→ Data shown

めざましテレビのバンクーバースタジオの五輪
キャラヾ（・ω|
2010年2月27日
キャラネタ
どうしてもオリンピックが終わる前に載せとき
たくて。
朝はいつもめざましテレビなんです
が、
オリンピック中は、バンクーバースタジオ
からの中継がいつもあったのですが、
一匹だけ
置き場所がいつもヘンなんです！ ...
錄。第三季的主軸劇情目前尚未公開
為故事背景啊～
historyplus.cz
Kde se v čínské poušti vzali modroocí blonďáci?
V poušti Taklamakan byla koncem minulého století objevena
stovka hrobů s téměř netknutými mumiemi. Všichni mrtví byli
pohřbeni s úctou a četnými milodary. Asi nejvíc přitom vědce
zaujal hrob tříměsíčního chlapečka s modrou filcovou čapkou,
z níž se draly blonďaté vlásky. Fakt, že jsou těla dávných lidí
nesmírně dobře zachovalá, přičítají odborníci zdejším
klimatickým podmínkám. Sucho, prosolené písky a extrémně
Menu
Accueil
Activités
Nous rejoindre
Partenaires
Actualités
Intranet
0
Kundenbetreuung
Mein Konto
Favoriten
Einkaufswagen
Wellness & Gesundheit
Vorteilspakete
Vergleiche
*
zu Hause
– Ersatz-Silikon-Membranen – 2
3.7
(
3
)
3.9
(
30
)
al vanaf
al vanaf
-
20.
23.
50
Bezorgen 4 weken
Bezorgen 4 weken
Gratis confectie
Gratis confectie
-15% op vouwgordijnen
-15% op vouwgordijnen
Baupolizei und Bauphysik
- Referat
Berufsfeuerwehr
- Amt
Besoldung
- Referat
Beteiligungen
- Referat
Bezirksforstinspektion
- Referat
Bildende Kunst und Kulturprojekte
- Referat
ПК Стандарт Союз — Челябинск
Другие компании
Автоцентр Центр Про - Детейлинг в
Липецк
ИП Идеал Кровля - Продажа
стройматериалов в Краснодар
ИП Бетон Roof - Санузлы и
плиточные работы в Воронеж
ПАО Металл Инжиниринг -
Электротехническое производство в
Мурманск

→ Task item
Update the lines of the records from the very first one through the line containing "nesmírně dobře zachovalá, přičítají", inclusive, changing "chlapečka" to "chlapce" and leaving everything else the same.

→ Your response
めざましテレビのバンクーバースタジオの五輪
キャラヾ（・ω|
2010年2月27日
キャラネタ
どうしてもオリンピックが終わる前に載せとき
たくて。
朝はいつもめざましテレビなんです
が、
オリンピック中は、バンクーバースタジオ
からの中継がいつもあったのですが、
一匹だけ
置き場所がいつもヘンなんです！ ...
錄。第三季的主軸劇情目前尚未公開
為故事背景啊～
historyplus.cz
Kde se v čínské poušti vzali modroocí blonďáci?
V poušti Taklamakan byla koncem minulého století objevena
stovka hrobů s téměř netknutými mumiemi. Všichni mrtví byli
pohřbeni s úctou a četnými milodary. Asi nejvíc přitom vědce
zaujal hrob tříměsíčního chlapce s modrou filcovou čapkou,
z níž se draly blonďaté vlásky. Fakt, že jsou těla dávných lidí
nesmírně dobře zachovalá, přičítají odborníci zdejším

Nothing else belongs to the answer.